In an attempt to mitigate the threat, NOAA wants to amend current speed rules to include vessels 35 to 65 feet long. Currently, speed restrictions only apply to vessels 65 feet or longer. The updated rule also proposes creation of a mandatory 10-knot, or 11.5 mph, speed zone when right whales are detected outside designated seasonal management areas, or places where the whales have been known to congregate. Currently, speed zones outside of seasonal management areas are not mandatory.

Seasonal management areas are enforced Nov. 1 through April 30 in Savannah.
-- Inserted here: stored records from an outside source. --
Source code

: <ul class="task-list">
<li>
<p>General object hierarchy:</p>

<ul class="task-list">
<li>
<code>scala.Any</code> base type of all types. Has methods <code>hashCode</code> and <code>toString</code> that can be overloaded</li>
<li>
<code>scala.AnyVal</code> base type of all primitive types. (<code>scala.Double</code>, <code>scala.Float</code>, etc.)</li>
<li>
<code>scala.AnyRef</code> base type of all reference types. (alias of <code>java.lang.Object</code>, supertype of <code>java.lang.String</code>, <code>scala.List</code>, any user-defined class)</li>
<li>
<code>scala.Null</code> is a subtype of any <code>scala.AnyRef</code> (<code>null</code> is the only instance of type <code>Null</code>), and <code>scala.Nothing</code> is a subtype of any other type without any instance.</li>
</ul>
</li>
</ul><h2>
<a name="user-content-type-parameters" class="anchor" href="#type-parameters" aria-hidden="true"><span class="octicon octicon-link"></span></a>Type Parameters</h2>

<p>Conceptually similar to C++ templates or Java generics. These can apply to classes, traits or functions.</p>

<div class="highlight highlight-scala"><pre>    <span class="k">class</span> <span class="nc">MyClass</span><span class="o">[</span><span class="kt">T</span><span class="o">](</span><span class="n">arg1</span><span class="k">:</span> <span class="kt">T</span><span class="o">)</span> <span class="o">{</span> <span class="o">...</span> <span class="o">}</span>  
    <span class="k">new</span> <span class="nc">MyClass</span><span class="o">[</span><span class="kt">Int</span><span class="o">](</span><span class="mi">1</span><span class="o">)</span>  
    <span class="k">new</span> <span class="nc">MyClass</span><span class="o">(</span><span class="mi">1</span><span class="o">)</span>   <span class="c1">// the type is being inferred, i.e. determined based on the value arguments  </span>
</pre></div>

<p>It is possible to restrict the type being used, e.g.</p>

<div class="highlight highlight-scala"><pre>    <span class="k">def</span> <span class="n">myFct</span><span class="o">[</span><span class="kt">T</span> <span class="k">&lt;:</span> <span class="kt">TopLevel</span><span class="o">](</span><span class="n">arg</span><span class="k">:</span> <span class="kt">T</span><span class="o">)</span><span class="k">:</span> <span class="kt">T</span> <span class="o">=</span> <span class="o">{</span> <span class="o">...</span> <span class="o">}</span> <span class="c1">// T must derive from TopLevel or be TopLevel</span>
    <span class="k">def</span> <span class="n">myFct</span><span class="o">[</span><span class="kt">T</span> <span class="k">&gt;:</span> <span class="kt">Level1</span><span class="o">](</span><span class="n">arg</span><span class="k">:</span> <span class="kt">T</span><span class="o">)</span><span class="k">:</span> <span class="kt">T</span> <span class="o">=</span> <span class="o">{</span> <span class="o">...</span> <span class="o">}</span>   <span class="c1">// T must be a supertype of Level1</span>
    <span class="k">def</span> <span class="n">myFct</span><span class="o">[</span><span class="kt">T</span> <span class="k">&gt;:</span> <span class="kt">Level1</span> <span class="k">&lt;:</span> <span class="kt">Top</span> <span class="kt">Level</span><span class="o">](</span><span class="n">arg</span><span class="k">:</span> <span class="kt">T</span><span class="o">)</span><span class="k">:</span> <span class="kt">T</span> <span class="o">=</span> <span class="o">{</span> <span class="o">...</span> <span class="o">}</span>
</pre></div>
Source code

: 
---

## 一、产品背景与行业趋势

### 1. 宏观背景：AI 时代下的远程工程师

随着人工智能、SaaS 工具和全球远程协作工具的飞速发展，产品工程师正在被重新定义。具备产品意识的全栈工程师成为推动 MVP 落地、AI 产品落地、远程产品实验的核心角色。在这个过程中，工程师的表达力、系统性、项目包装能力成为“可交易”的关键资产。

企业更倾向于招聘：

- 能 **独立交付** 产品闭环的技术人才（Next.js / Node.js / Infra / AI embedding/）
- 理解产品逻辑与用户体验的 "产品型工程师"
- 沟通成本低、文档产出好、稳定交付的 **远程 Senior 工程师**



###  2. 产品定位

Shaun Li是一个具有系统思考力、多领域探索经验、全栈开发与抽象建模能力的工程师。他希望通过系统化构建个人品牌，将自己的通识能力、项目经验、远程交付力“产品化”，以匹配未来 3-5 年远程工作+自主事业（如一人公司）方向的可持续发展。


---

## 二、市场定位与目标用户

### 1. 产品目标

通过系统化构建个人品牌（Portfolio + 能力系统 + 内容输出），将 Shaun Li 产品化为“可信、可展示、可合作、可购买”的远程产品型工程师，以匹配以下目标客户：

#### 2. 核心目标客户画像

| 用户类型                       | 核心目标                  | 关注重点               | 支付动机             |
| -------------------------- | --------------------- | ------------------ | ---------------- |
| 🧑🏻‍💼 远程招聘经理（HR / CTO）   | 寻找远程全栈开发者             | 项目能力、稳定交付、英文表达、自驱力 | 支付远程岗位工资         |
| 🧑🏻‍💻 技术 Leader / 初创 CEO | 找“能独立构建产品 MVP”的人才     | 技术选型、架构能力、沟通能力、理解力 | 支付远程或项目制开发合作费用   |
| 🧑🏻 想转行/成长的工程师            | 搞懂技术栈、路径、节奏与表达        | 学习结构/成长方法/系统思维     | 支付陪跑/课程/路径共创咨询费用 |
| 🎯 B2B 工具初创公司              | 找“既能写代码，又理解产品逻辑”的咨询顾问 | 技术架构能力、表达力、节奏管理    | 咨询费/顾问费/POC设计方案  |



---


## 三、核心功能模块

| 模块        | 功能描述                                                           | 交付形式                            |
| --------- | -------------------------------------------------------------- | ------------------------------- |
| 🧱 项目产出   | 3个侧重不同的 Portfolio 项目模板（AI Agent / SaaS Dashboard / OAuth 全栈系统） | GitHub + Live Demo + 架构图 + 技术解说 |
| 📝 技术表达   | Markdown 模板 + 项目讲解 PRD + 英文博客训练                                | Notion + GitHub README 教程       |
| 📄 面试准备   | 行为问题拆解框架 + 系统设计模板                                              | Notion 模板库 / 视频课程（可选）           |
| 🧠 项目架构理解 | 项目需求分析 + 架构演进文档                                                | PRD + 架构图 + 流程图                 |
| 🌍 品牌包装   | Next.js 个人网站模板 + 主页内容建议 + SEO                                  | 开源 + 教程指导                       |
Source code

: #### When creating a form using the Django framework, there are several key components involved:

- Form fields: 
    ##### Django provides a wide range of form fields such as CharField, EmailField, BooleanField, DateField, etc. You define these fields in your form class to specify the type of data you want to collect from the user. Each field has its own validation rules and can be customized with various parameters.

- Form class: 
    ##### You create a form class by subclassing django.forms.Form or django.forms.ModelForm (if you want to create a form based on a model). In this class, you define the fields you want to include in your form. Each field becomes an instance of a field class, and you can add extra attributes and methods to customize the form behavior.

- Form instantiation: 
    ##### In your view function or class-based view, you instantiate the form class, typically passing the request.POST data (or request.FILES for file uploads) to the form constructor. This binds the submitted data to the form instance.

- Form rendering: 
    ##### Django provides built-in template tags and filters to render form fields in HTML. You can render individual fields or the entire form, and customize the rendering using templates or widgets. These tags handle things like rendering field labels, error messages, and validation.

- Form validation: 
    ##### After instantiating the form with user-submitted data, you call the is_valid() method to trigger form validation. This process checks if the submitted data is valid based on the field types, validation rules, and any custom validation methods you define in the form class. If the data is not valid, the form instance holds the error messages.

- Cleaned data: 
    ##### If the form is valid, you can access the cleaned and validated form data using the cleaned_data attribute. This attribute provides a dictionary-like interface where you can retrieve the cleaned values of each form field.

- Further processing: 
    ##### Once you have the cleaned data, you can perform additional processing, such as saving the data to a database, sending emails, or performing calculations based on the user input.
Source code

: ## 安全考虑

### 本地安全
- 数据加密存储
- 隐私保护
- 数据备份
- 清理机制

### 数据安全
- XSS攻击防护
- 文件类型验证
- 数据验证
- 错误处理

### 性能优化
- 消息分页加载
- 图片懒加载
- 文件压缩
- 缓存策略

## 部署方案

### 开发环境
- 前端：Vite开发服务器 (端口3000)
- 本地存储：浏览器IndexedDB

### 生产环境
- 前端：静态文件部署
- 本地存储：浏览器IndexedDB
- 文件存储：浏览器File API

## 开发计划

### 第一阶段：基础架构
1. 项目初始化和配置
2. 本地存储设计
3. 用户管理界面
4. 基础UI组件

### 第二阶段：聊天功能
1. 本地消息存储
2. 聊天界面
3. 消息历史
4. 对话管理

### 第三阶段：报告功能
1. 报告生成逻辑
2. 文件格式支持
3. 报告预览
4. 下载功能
Georgia officials, including Georgia Ports Authority Executive Director Griff Lynch, are among those opposing the proposed rules. Lynch has written U.S. Commerce Secretary Gina M. Raimondo, saying that additional restrictions on vessel speed present “considerable life and safety concerns” and “will exacerbate congestion at American ports — resulting in detrimental effects on the nation’s economy.”

Lynch is asking that the proposed rule exempt cargo vessels and pilot boats within federal navigation channels and pilot boarding areas. Georgia’s two senators and entire congressional delegation have co-signed Lynch’s letter in support of these exemptions.

Ports Authority spokesman Edward Fulford said without these exemptions, crews of cargo vessels and pilot boats would “be forced to delay transit when weather and ocean conditions make it unsafe for slow-speed operations.”

Trey Thompson, president of the Savannah Pilots Association, said the design of pilot boats require the vessels to cruise at a minimum speed of 18-20 knots to maintain stability for passengers in rough water.

As for cargo vessels, Thompson said the ships present a large surface area for the wind and could be blown sideways traveling at slower speeds.

“I’m not for killing whales, they’re beautiful creatures,” Thompson said. “I love them, but we have to be smart about how we try to save them and we can’t just stop commerce for that purpose.”